This is a PyTorch implementation of the paper Generalization through Memorization: Nearest Neighbor Language Models. It uses k-nearest neighbors to improve perplexity of autoregressive transformer models.

An autoregressive language model estimates $p(w_{t}∣c_{t})$, where $w_{t}$ is the token at step $t$ and $c_{t}$ is the context, $c_{t}=(w_{1},w_{2},...,w_{t−1})$.
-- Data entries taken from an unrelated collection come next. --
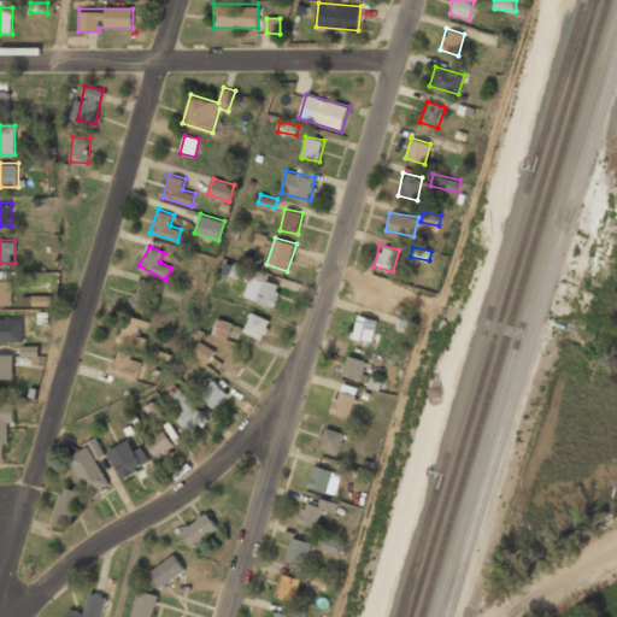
[(282,281),(251,271),(244,295),(274,306),(282,281)]
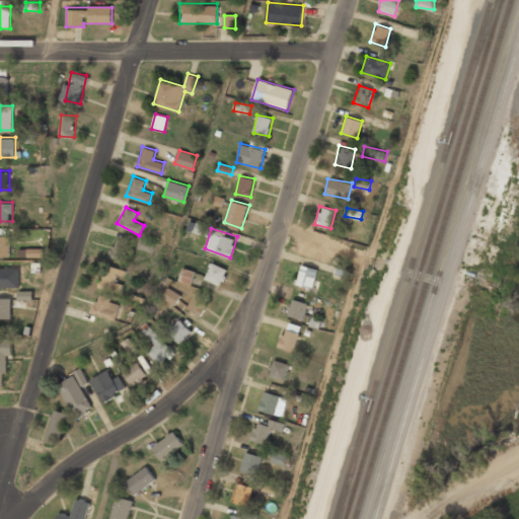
[(10,234),(0,234),(0,255),(10,255),(10,234)]
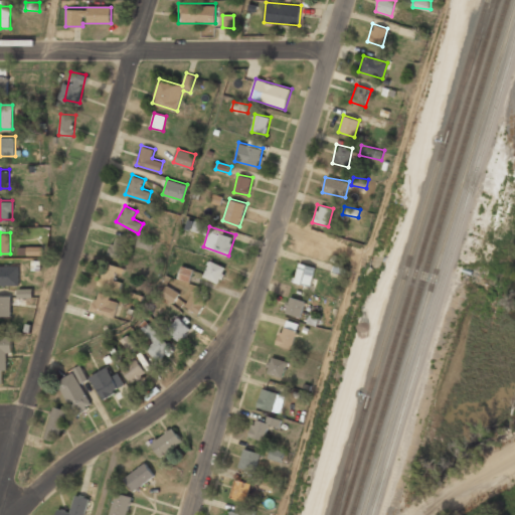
[(108,254),(121,258),(126,238),(112,235),(108,254)]
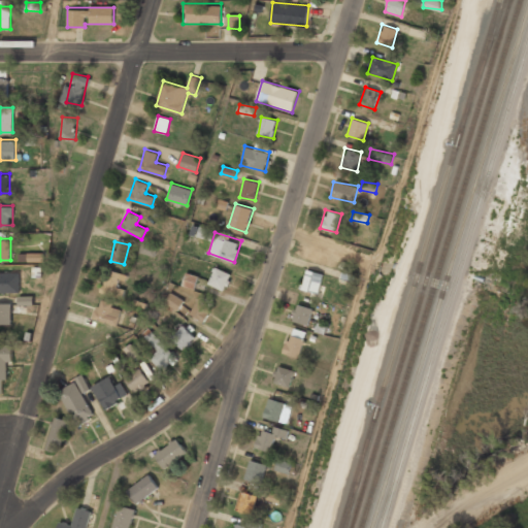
[(139,254),(156,257),(158,246),(141,243),(139,254)]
This paper, improves $p(w_{t}∣c_{t})$ using a k-nearest neighbor search on key-value pairs $(f(c_{i}),w_{i})$, with search key $f(c_{t})$. Here $f(c_{t})$ is an embedding of the context $c_{t}$. The paper (and this implementation) uses the **input to the feed-forward layer of the final layer of the transformer** as $f(c_{t})$.
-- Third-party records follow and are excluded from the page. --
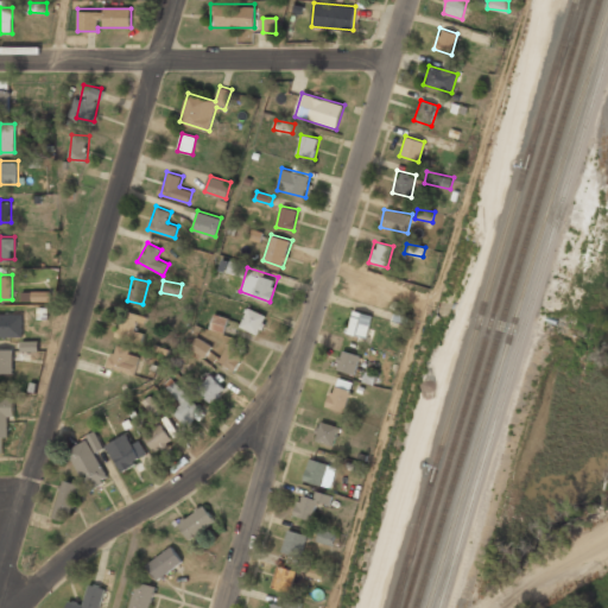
[(21,302),(51,301),(51,291),(21,292),(21,302)]
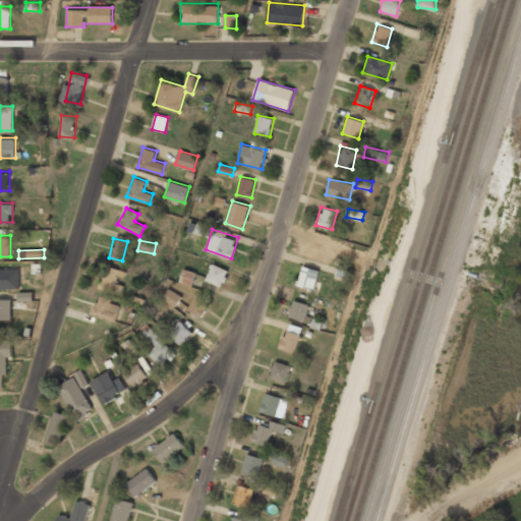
[(229,271),(213,263),(206,279),(221,286),(229,271)]
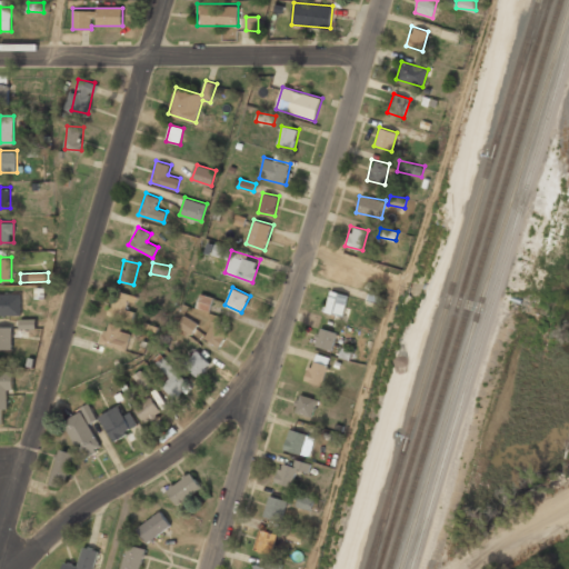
[(109,312),(128,317),(133,295),(115,289),(109,312)]
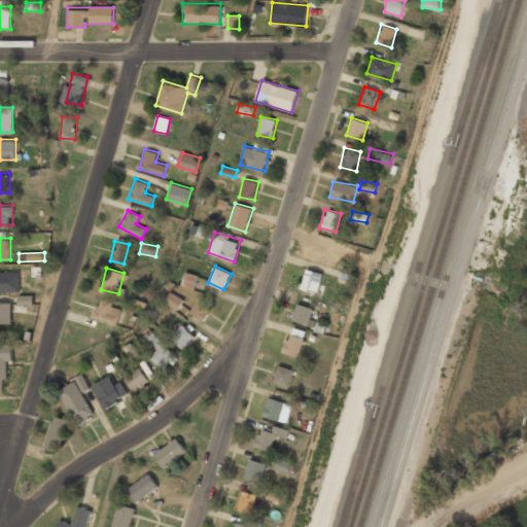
[(301,288),(318,292),(322,272),(305,269),(301,288)]
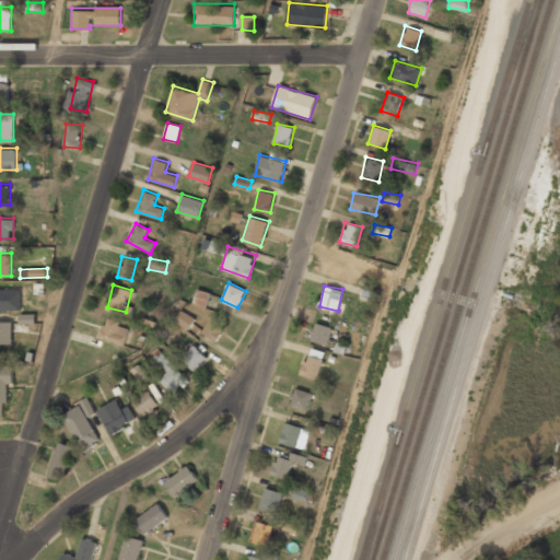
[(209,293),(198,290),(195,302),(206,305),(209,293)]
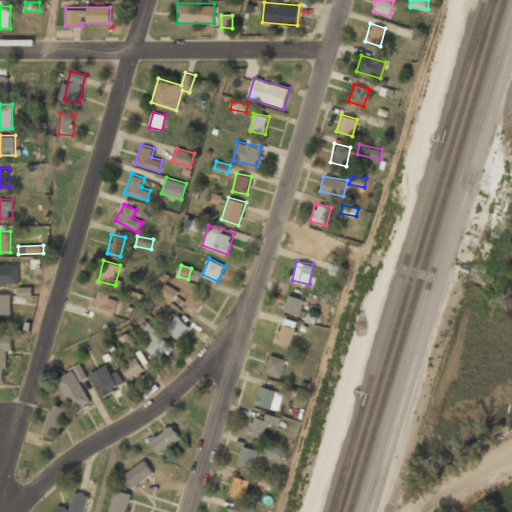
[(162,292),(172,299),(177,292),(166,285),(162,292)]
We use FAISS to index $f(c_{i})$.

So to run $k$NN-LM we need to:

- Train a transformer model
- Build an index of $(f(c_{i}),w_{i})$
- Evaluate kNN-ML using $k$NN seach on $(f(c_{i}),w_{i})$ with $f(c_{t})$

This experiment uses a small dataset so that we can run this without using up a few hundred giga-bytes of disk space for the index.

The official implementation of $k$NN-LM can be found here.